Несмотря на тревожную обстановку, нас несколько раз выводили на стрельбище, мы учились стрелять из «Максима», а вскоре был совершен марш-бросок с полной боевой выкладкой до Карачева. Мы считали, что это учебный марш, но все обернулось иначе. За 4 дня мы прошли свыше 200 километров, многие сбили подошвы в кровь, и некоторые просто плакали от боли, но я терпел, хоть и еле ходил. Дошли до какой-то ж/д станции, разместили по домам, где спать пришлось на полу, укрываясь шинелями, и после короткого отдыха нас стали гонять на строевую подготовку. Через какое-то время на станцию подогнали четырехосные «пульмановские» вагоны, нас загрузили, по взводу на каждый вагон, и приехали мы… в город Острогожск Воронежской области. Вышли из вагонов, построились в колонну, прошли по городу, поразившему нас обилием церквей, и оказались на окраине, в старых кавалерийских казармах, где и расположились. Снова началась муштра на строевой подготовке, нашего лейтенанта Володарчика хлебом не корми, только дай нас помуштровать, ох, как он обожал над нами поизмываться. В этом Острогожске мы только и делали, что занимались с утра до вечера строевой подготовкой, уже вовсю шла война, а мы все… «выше ногу, четче поворот». На улицу выйдешь, навстречу идет раненый боец, так мы не знали, куда глаза от стыда спрятать. Страна сражается, а мы маршируем в тылу. Седьмого ноября 1941 года мы приняли присягу.

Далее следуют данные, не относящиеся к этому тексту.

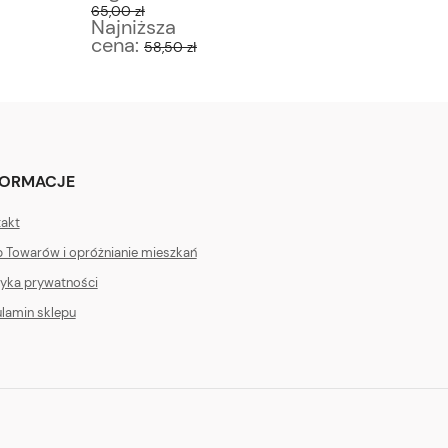
65,00 zł
30,00 zł
Najniższa
Najniż
cena:
cena:
58,50 zł
2
FORMACJE
akt
 Towarów i opróżnianie mieszkań
tyka prywatności
lamin sklepu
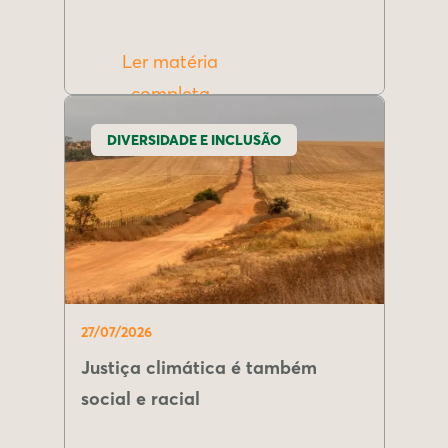
Ler matéria
completa
DIVERSIDADE E INCLUSÃO
27/07/2026
Justiça climática é também
social e racial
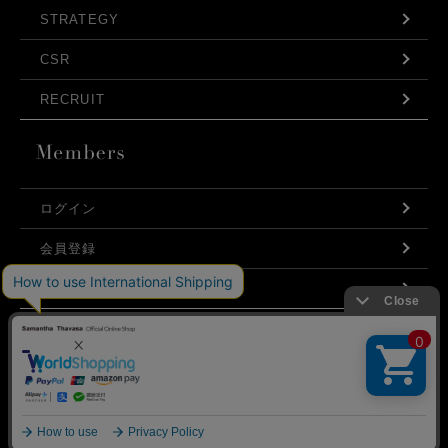
STRATEGY
CSR
RECRUIT
ログイン
会員登録
利用規約
お問い合わせ
弊社はCookieを利用し、Webの利便性向上に努め
プライバシーポリシー
ております。「承諾する」をクリックしていただ
くと、お客様に最適な内容を提供することが可能
承諾する
となります。Cookieの利用については、
こちら
を
ご覧ください。
©Samantha Thavasa Japan Limited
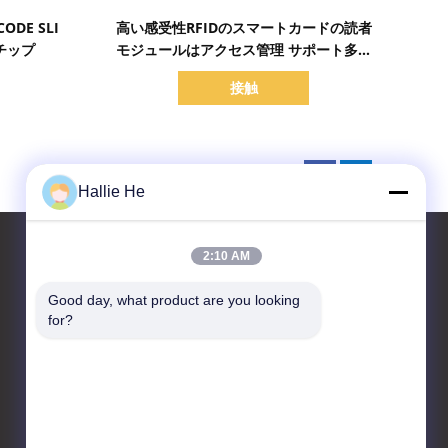
詳細を表示
ODE SLI
高い感受性RFIDのスマートカードの読者
3 チップ
モジュールはアクセス管理 サポート多議
定書のための組込み型を
接触
Hallie He
2:10 AM
Good day, what product are you looking 
お問い合わせ
for?
Guangzhou Andea Electronics
Technology Co., Ltd.
客室1101,1102,C2ビル,29号
ビシャン通り,黄浦区,広州,広
東,中国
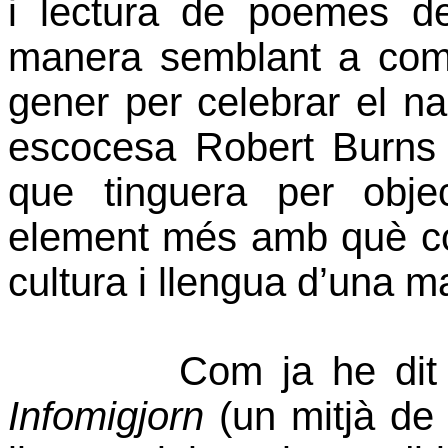
i lectura de poemes de
manera semblant a com
gener per celebrar el n
escocesa Robert Burns 
que tinguera per obj
element més amb què coh
cultura i llengua d’una m
Com ja he dit adés,
Infomigjorn
(un mitjà de 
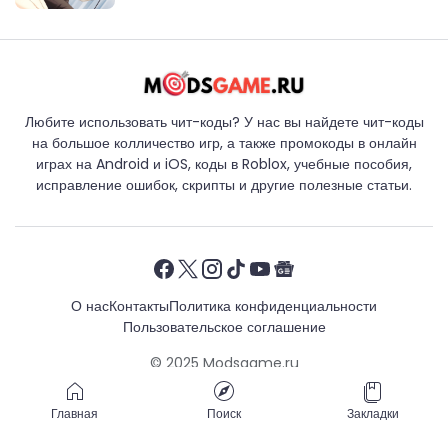
Любите использовать чит-коды? У нас вы найдете чит-коды
на большое колличество игр, а также промокоды в онлайн
играх на Android и iOS, коды в Roblox, учебные пособия,
исправление ошибок, скрипты и другие полезные статьи.
О нас
Контакты
Политика конфиденциальности
Пользовательское соглашение
© 2025
Modsgame.ru
Главная
Поиск
Закладки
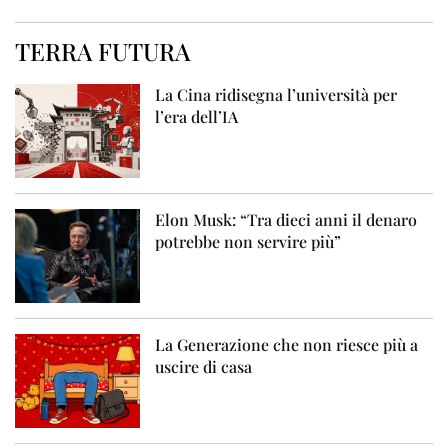
TERRA FUTURA
La Cina ridisegna l’università per
l’era dell’IA
Elon Musk: “Tra dieci anni il denaro
potrebbe non servire più”
La Generazione che non riesce più a
uscire di casa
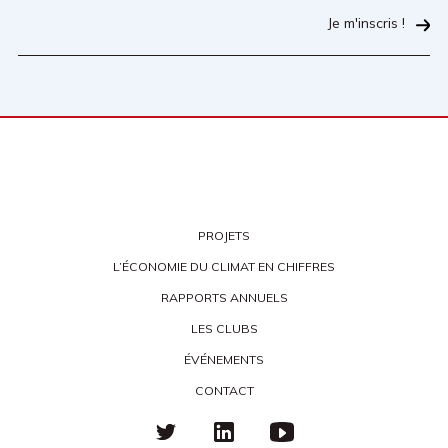
Je m'inscris !
PROJETS
L’ÉCONOMIE DU CLIMAT EN CHIFFRES
RAPPORTS ANNUELS
LES CLUBS
ÉVÉNEMENTS
CONTACT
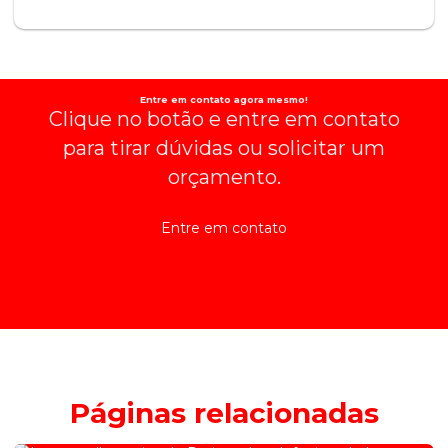
Entre em contato agora mesmo!
Clique no botão e entre em contato
para tirar dúvidas ou solicitar um
orçamento.
Entre em contato
Páginas relacionadas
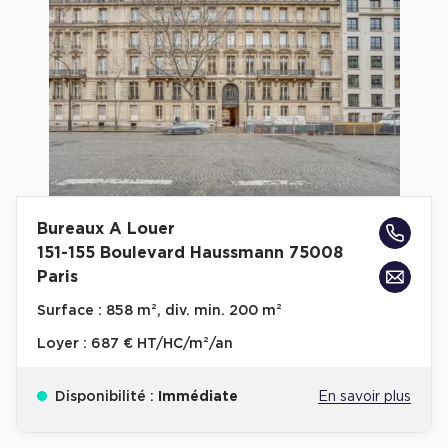
Cas Clients
Bureaux A Louer
151-155 Boulevard Haussmann 75008
Paris
Surface :
858 m², div. min. 200 m²
Loyer :
687 € HT/HC/m²/an
Disponibilité :
Immédiate
En savoir plus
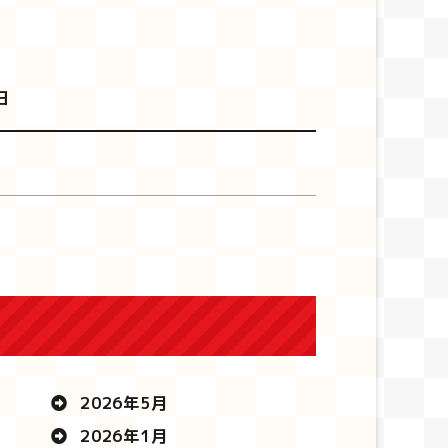
日
2026年5月
2026年1月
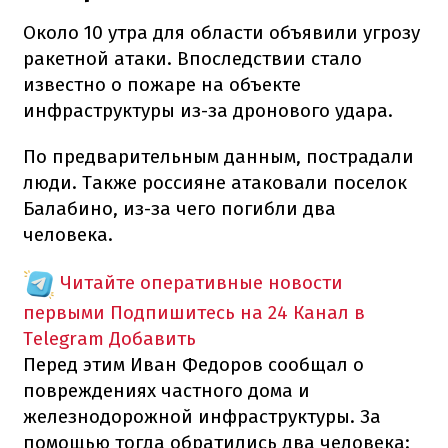
Около 10 утра для области объявили угрозу
ракетной атаки. Впоследствии стало
известно о пожаре на объекте
инфраструктуры из-за дронового удара.
По предварительным данным, пострадали
люди. Также россияне атаковали поселок
Балабино, из-за чего погибли два
человека.
Читайте оперативные новости
первыми
Подпишитесь на 24 Канал в
Telegram
Добавить
Перед этим Иван Федоров сообщал о
повреждениях частного дома и
железнодорожной инфраструктуры. За
помощью тогда обратились два человека:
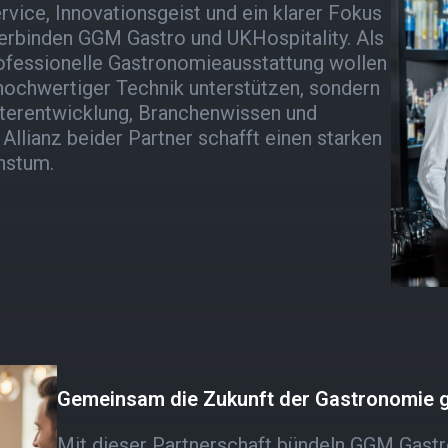
rvice, Innovationsgeist und ein klarer Fokus
verbinden GGM Gastro und UKHospitality. Als
rofessionelle Gastronomieausstattung wollen
hochwertiger Technik unterstützen, sondern
eiterentwicklung, Branchenwissen und
 Allianz beider Partner schafft einen starken
hstum.
Gemeinsam die Zukunft der Gastronomie g
Mit dieser Partnerschaft bündeln GGM Gastro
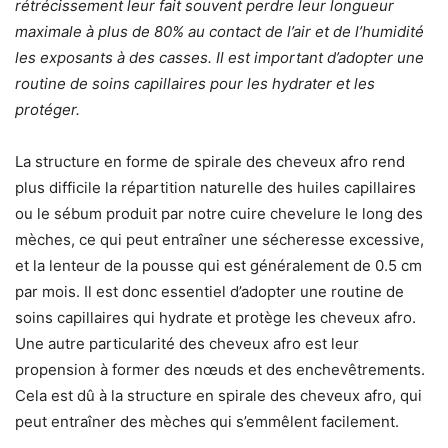
rétrécissement leur fait souvent perdre leur longueur
maximale à plus de 80% au contact de l’air et de l’humidité
les exposants à des casses. Il est important d’adopter une
routine de soins capillaires pour les hydrater et les
protéger.
La structure en forme de spirale des cheveux afro rend
plus difficile la répartition naturelle des huiles capillaires
ou le sébum produit par notre cuire chevelure le long des
mèches, ce qui peut entraîner une sécheresse excessive,
et la lenteur de la pousse qui est généralement de 0.5 cm
par mois. Il est donc essentiel d’adopter une routine de
soins capillaires qui hydrate et protège les cheveux afro.
Une autre particularité des cheveux afro est leur
propension à former des nœuds et des enchevêtrements.
Cela est dû à la structure en spirale des cheveux afro, qui
peut entraîner des mèches qui s’emmêlent facilement.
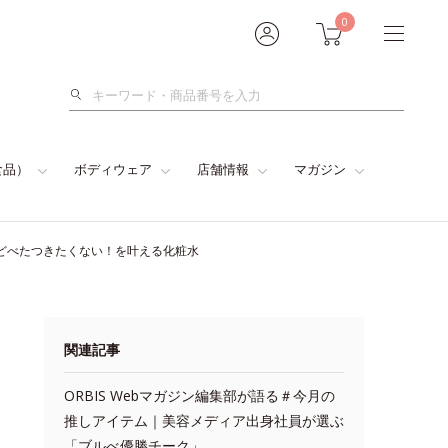
0
検
索
食品）
ボディウェア
店舗情報
マガジン
けどべたつきたくない！を叶える化粧水
関連記事
ORBIS Webマガジン編集部が語る＃今月の
推しアイテム｜美容メディア出身社員が選ぶ
「ブルべ優勝チーク」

Я подружился с курсантом Жакаем Асилбековым, казахом по национальности, старше меня лет на двадцать. Когда нам разрешался выход в город, то мы всегда вместе с ним ходили в увольнительную, знакомились с девушками. Жакай был умным человеком, очень смуглый, невысокого роста, коренастый, широкоскулый, почти «без шеи», он очень плохо поддавался этой курсантской муштре, и на строевой подготовке его гоняли больше всех. Мы стали с ним настоящими друзьями. До войны Жакай работал вторым секретарем Кустанайского или Тургайского горкома партии, заместителем по промышленности. Он мне рассказывал, что у казахов есть три главных рода, «жуза», что-то вроде касты, и в каждый род входят множество племен. Роды, с его слов, делятся на род воинов, простого народа и черни. Так Жакай говорил, что он принадлежит к роду воинов, и когда он убьет первого фашиста, то по старинному обычаю вырежет из груди врага сердце, слижет его кровь с клинка и станет бессмертным. Самое смешное, что он искренне в это верил, и я над ним подшучивал по этому поводу При знакомстве с русскими девушками он называл себя Женей, и когда во взводе об этом узнали и стали над ним подшучивать, мол, «Женя, как дела», то Асилбеков сразу свирепел, бросался чуть ли не в драку: «Я не Женя, я Жахай!» В конце сорок первого года нас снова погрузили в вагоны и повезли куда-то на восток. Ехали долго, несколько недель, и выгрузились на станции Абакан, в Сибири. Колонна курсантов училища совершила марш 30 километров, пройдя мост через Енисей, и мы оказались в старинном купеческом городке Минусинске, где нас ожидали пустые каменные казармы, служившие когда-то кавалеристам. И опять — только строевая подготовка…
Мы страшно замерзали, зима сорок второго года выдалась очень холодной, да и казармы наши отапливались «с пятого на десятое», а нам выдали тонкие байковые одеяла, которые почти не согревали. Мы ухитрялись ночью, когда помкомвзвода заснет, укрываться еще и шинелями, но помкомвзвода, старшина (укрывавшийся вообще только одной простынею, видимо сам из сибиряков), специально просыпался ночью и проверял, кто укрыт еще и шинелью — это строго запрещалось. Помкомвзвода поднимал нарушителя, выводил его в сапогах и нижнем белье на улицу на лютый мороз и гонял его там минут двадцать. И этот помкомвзвода так замутил насмерть нашего курсанта Киселева, который заболел и умер от пневмонии в нашей санчасти. Старшина, узнав о смерти Киселева, «захандрил» и сам ушел в санчасть. Но нам хватало и издевательств Володарчика, пытавшегося показать училищному начальству, какой он «лихой командир». Ведет нас на обед, командует: «Запевай», а мы, злые до крайности на этого «шкуру» — взводного, шепчем запевале: «Не вздумай». Володарчик: «Кругом, бегом!»
И гоняет нас по площадке, пока запевала не затянет «Школу красных командиров». Володарчик требовал еще песен, в столовую мы опаздывали, и приходилось быстро, «на бегу» съедать нашу похлебку с бараньими яйцами, два ломтика положенного нам черного хлеба и компот. Когда успевали поесть, а иногда, уже через минуту после захода в столовую, раздавалась команда: «Выходи строиться!»